Po diagnozie i niezakupieniu leków nie pozostało mi nic innego jak powdychać świeżego powietrza. Zrobiłem to na brzegu jeziorka spacerując po uliczce barów. Przy okazji mogłem podziwiać przygotowanie milicyjne do zapobiegania zamieszek. U nas takiego sprzętu nie widziałem. Chociaż po obecnych zmianach może niedługo zobaczę?
Wieczorem coś, na co czekałem... Zakupy w markecie. Byłem bardzo ciekawy co przeciętny Chińczyk wkłada do marketowego koszyka.
Domyślałem się, że niektóre produkty mnie zaskoczą, ale nie, że aż tak!
Może inny gatunek smakuje inaczej.
Wybór jest dość duży: kraby, raki, krewetki, żaby, ślimaki, ośmiornice, ryby małe i duże. Wszystko żywe i gotowe powędrować prosto na talerz.
A może nabiał?
Ja poprzestałem na owocach i orzechach.
Udało się też zidentyfikować warzywo z mojej ulubionej porannej sałatki. Korzeń lotosu.
A dla chętnych, i znających się na rzeczy kwiaty i inne zioła.
Generalnie, wszystko to co u nas kupuje się na sztuki za kosmiczne pieniądze, tutaj można kupić na kilogramy. Inaczej jest z produktami do których my jesteśmy przyzwyczajeni. One z kolei są dość drogie. O cenach i dziwnych zwyczajach napiszę w osobnym artykule. Może komuś się przyda jako przygotowanie do wyjazdu.
Zakupy zajęły nam dwie godziny, a w hotelu trzeba było wszystkiego spróbować. Jakoś nie przyszło mi do głowy zabieranie dziadka do orzechów. Ale od czego w hotelu jest sejf? Oczywiście ostrożnie, żeby nie zepsuć...

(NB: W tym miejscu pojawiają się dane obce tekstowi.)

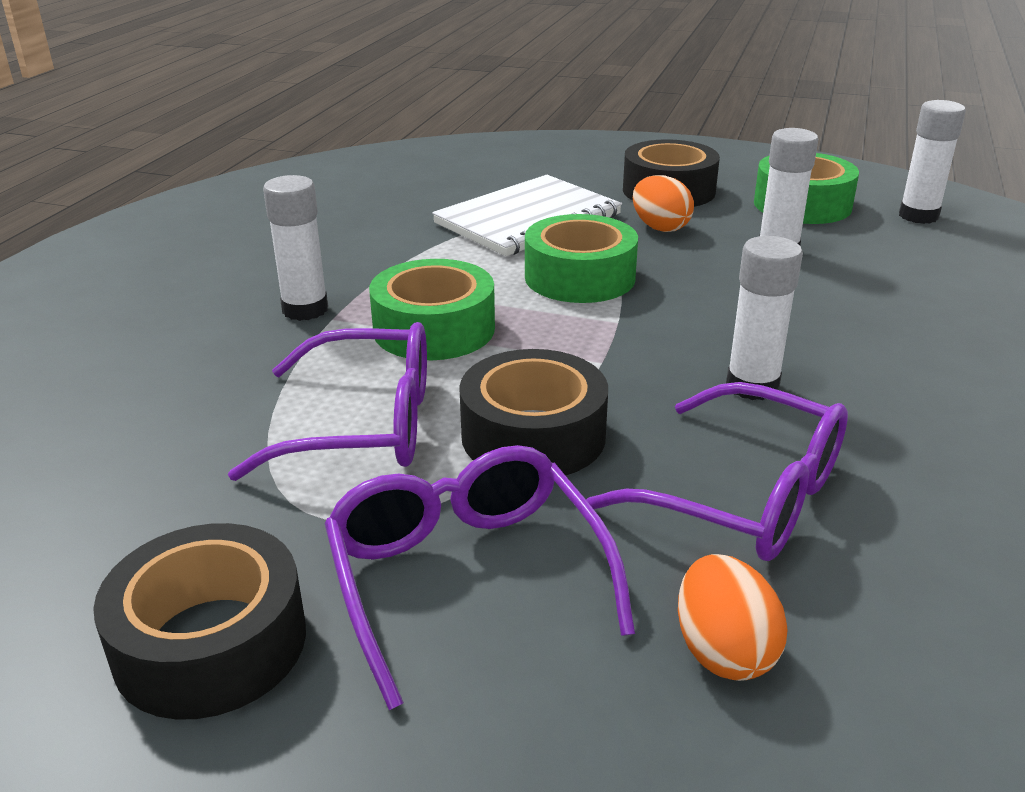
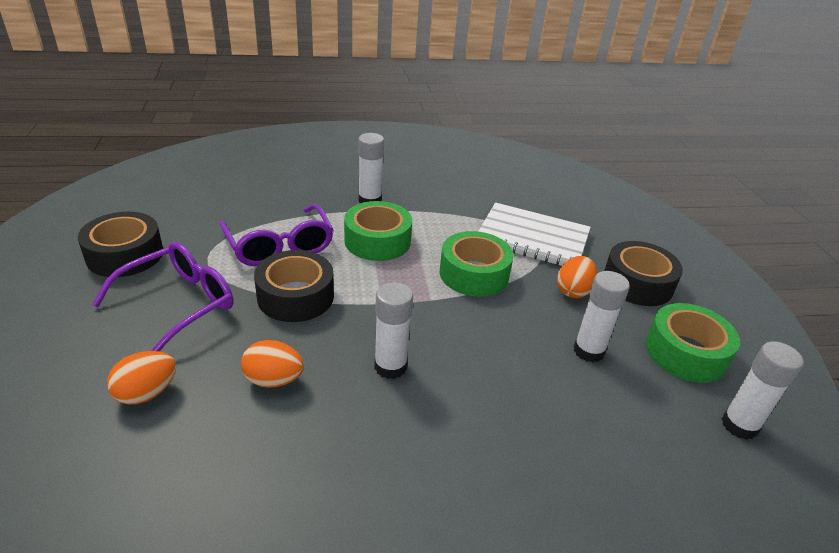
camera: 60 degrees right, 5 degrees up
purple glasses [586,382,848,561] -> orange egg [241,340,304,388]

Jeszcze małe piwko, tym razem wyśmienite Flat Tire (choć goryczki w nim za mało) z australijskiego browaru Pistonhead - zakupione w markecie. Uwielbiam mosaica. Dla nieuświadomionych. To taki chmiel, który daje aromaty słodkich owoców tropikalnych, ananasa, marakui, brzoskwini.
A teraz spać. Jutro będzie pobiegane w kultowym miejscu. Spełnię jedno ze swoich biegowych marzeń. Dobranoc.